#### [Prompt]
An exact copy of all the data is the required output.

▬▬▬

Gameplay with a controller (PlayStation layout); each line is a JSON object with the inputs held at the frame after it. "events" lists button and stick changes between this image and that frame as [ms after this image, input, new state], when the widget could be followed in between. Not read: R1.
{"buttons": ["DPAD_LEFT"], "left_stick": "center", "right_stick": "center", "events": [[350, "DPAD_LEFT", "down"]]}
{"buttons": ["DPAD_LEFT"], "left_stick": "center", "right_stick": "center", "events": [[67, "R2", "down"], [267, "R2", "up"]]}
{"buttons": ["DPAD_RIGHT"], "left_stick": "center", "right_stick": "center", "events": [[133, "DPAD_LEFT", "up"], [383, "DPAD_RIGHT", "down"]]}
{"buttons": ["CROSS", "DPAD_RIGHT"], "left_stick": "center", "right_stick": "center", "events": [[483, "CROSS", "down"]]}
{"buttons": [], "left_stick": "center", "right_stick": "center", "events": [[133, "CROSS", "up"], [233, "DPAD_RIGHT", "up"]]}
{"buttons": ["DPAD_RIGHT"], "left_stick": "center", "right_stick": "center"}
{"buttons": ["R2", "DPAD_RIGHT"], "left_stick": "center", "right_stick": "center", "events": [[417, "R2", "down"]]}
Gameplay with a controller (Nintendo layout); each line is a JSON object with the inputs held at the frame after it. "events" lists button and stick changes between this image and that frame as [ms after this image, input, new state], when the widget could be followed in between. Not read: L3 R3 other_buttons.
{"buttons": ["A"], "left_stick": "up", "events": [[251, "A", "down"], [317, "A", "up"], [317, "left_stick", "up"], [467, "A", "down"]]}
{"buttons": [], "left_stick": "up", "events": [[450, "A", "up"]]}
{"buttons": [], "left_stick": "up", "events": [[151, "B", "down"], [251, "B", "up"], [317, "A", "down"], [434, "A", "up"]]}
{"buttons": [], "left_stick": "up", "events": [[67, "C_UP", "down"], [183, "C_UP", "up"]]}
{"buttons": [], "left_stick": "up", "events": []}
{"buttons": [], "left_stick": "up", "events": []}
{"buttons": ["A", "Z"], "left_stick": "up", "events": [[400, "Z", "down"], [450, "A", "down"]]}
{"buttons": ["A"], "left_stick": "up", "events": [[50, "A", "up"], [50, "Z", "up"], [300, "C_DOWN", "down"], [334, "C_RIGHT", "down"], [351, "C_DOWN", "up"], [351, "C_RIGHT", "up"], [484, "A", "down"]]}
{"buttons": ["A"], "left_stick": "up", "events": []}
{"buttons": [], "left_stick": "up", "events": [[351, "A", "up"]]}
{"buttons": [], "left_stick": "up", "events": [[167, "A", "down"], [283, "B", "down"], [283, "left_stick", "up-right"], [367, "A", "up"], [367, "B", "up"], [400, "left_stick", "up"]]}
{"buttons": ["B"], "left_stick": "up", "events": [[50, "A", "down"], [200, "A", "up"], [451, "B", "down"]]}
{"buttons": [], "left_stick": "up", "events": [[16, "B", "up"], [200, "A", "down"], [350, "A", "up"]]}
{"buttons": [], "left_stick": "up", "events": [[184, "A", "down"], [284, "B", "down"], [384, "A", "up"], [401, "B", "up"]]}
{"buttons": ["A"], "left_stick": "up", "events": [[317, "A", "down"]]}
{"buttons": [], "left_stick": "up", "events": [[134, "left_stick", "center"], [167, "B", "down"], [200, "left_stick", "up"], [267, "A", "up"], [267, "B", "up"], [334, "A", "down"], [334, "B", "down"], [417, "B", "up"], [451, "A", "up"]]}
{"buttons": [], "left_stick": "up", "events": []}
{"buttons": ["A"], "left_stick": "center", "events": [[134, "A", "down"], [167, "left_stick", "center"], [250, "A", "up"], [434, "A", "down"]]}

▬▬▬

#### [Solution]
Gameplay with a controller (PlayStation layout); each line is a JSON object with the inputs held at the frame after it. "events" lists button and stick changes between this image and that frame as [ms after this image, input, new state], when the widget could be followed in between. Not read: R1.
{"buttons": ["DPAD_LEFT"], "left_stick": "center", "right_stick": "center", "events": [[350, "DPAD_LEFT", "down"]]}
{"buttons": ["DPAD_LEFT"], "left_stick": "center", "right_stick": "center", "events": [[67, "R2", "down"], [267, "R2", "up"]]}
{"buttons": ["DPAD_RIGHT"], "left_stick": "center", "right_stick": "center", "events": [[133, "DPAD_LEFT", "up"], [383, "DPAD_RIGHT", "down"]]}
{"buttons": ["CROSS", "DPAD_RIGHT"], "left_stick": "center", "right_stick": "center", "events": [[483, "CROSS", "down"]]}
{"buttons": [], "left_stick": "center", "right_stick": "center", "events": [[133, "CROSS", "up"], [233, "DPAD_RIGHT", "up"]]}
{"buttons": ["DPAD_RIGHT"], "left_stick": "center", "right_stick": "center"}
{"buttons": ["R2", "DPAD_RIGHT"], "left_stick": "center", "right_stick": "center", "events": [[417, "R2", "down"]]}
Gameplay with a controller (Nintendo layout); each line is a JSON object with the inputs held at the frame after it. "events" lists button and stick changes between this image and that frame as [ms after this image, input, new state], when the widget could be followed in between. Not read: L3 R3 other_buttons.
{"buttons": ["A"], "left_stick": "up", "events": [[251, "A", "down"], [317, "A", "up"], [317, "left_stick", "up"], [467, "A", "down"]]}
{"buttons": [], "left_stick": "up", "events": [[450, "A", "up"]]}
{"buttons": [], "left_stick": "up", "events": [[151, "B", "down"], [251, "B", "up"], [317, "A", "down"], [434, "A", "up"]]}
{"buttons": [], "left_stick": "up", "events": [[67, "C_UP", "down"], [183, "C_UP", "up"]]}
{"buttons": [], "left_stick": "up", "events": []}
{"buttons": [], "left_stick": "up", "events": []}
{"buttons": ["A", "Z"], "left_stick": "up", "events": [[400, "Z", "down"], [450, "A", "down"]]}
{"buttons": ["A"], "left_stick": "up", "events": [[50, "A", "up"], [50, "Z", "up"], [300, "C_DOWN", "down"], [334, "C_RIGHT", "down"], [351, "C_DOWN", "up"], [351, "C_RIGHT", "up"], [484, "A", "down"]]}
{"buttons": ["A"], "left_stick": "up", "events": []}
{"buttons": [], "left_stick": "up", "events": [[351, "A", "up"]]}
{"buttons": [], "left_stick": "up", "events": [[167, "A", "down"], [283, "B", "down"], [283, "left_stick", "up-right"], [367, "A", "up"], [367, "B", "up"], [400, "left_stick", "up"]]}
{"buttons": ["B"], "left_stick": "up", "events": [[50, "A", "down"], [200, "A", "up"], [451, "B", "down"]]}
{"buttons": [], "left_stick": "up", "events": [[16, "B", "up"], [200, "A", "down"], [350, "A", "up"]]}
{"buttons": [], "left_stick": "up", "events": [[184, "A", "down"], [284, "B", "down"], [384, "A", "up"], [401, "B", "up"]]}
{"buttons": ["A"], "left_stick": "up", "events": [[317, "A", "down"]]}
{"buttons": [], "left_stick": "up", "events": [[134, "left_stick", "center"], [167, "B", "down"], [200, "left_stick", "up"], [267, "A", "up"], [267, "B", "up"], [334, "A", "down"], [334, "B", "down"], [417, "B", "up"], [451, "A", "up"]]}
{"buttons": [], "left_stick": "up", "events": []}
{"buttons": ["A"], "left_stick": "center", "events": [[134, "A", "down"], [167, "left_stick", "center"], [250, "A", "up"], [434, "A", "down"]]}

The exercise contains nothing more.